Sulla mimêsis aristotelica
Iñaki Yarza
La relazione è composta da due parti. Nella prima parte, introduttiva, cerco di esporre i motivi per cui ritengo la Poetica aristotelica un testo complesso e dotato di un’ambiguità che, a mio parere, non sarebbe opportuno sciogliere. Nella seconda parte tento di illustrare il significato che, a mio avviso, ha per Aristotele l’universalità propria dell’arte che, al contempo, l’avvicina e la distingue dalla filosofia.
La ragione fondamentale dell’ambigua complessità del testo aristotelico sarebbe la sua dimensione poietica, la sua appartenenza al sapere pratico, al saper fare, e alla conseguente natura contingente dei suoi oggetti, i mimêmata, le opere d’arte.
Tale complessità si presenta in ciò che costituisce il nucleo centrale della Poetica, la nozione di mimêsis, genere proprio ed specifico per Aristotele di ogni opera artistica. Aristotele concentra la sua riflessione proprio sulla mimêsis, introducendo tante sfumature, spunti, suggerimenti ed accenni che contribuiscono alla nascita di una nozione del tutto personale e volutamente ambigua. Questo sarebbe un motivo più che sufficiente per rinunciare a una esposizione, sia pure sintetica, di tale nozione; pretendere di farlo sarebbe come pensare di riassumere in pochi minuti l’intero trattato aristotelico.
Ciononostante, occupandomi nella seconda parte della relazione di un problema concreto, è possibile rendere l’idea della complessità e dell’atmosfera del trattato. L’universalità sarebbe infatti per Aristotele una caratteristica propria dell’opera d’arte che, avvicinando l’arte alla filosofia, consente pure di distinguerla da essa.
Tale universalità racchiude due dimensioni inseparabili, quella propria del muthos, del contenuto dell’opera – «la poesia espone piuttosto l’universale (ta katholou), la storia il particolare» (9, 1451 b 7) – e quella formale, propria della sua struttura – «Quanto alla trama dei racconti, anche di quelli inventati, bisogna che il poeta stesso, quando li costruisce, se li proponga nelle linee generali (katholou), e poi seguendo la traccia componga e sviluppi gli episodi» (17, 1455 a 34-b 2).
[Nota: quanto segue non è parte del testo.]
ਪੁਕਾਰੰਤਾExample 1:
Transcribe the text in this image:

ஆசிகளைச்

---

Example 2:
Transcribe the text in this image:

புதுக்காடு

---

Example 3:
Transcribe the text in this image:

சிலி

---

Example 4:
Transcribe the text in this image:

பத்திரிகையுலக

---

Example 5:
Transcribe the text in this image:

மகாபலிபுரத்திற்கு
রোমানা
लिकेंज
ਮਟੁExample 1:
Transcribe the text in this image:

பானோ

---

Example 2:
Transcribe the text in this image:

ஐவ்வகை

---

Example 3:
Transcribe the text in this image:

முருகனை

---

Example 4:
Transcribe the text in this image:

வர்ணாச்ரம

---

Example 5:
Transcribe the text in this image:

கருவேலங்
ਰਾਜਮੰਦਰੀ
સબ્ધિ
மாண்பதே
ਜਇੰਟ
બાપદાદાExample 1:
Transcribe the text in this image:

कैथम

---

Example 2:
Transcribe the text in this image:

L’universalità del contenuto dell’opera, inoltre, non deve essere interpretata in senso tecnico filosofico, ma in un senso più ampio, che consenta di fare oggetto dell’arte tanto i contenuti più astratti, come le singole realtà esistenti. L’arte, come la filosofia, può infatti fare oggetto delle sue opere le realtà più universali; l’arte però, a differenza della filosofia, può pure accogliere come tema dei suoi prodotti le singole realtà esistenti senza rinunciare nel frattempo a un qualche grado di universalità, inferiore e previo a quello richiesto al sapere filosofico.
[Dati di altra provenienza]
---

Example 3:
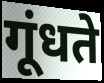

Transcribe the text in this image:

गूंधते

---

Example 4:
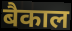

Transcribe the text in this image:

बैकाल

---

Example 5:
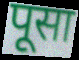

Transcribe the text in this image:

पूसाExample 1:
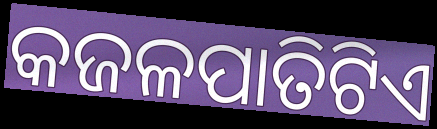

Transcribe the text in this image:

କଜଳପାତିଟିଏ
D’altra parte, l’universalità dell’arte è diversa da quella filosofica nella sua dimensione formale, vale a dire in quanto risultato non solo dal pensiero, ma anzitutto dal fare, dall’ordine e dalla struttura del mimêma. L’universalizzare del poeta non si limita a cogliere il simile, ma deve essere in grado di renderlo presente nel suo mimêma, nella sua opera.
La validità di un discorso sulla poiêsis, deve essere messa alla prova, secondo Aristotele, dal fare stesso e dai suoi prodotti, nel caso della poetica, dalle opere d’arte. In modo provocatorio si potrebbe affermare che la mimêsis aristotelica, in modo a prima vista paradossale, regge alla prova anche dell’arte moderna. Più autori segnalano la deriva filosofica dell’arte dell’ultimo secolo: l’arte, dicono, è diventata in buona misura quella filosofia dell’arte che Hegel riteneva si sarebbe sviluppata al margine del suo proprio oggetto (Inciarte).
L’arte, anche nelle sue espressioni più filosofiche e meno mimetiche, continua a portare nelle sue opere la doppia universalità che per Aristotele contraddistingue la mimêsis poetica.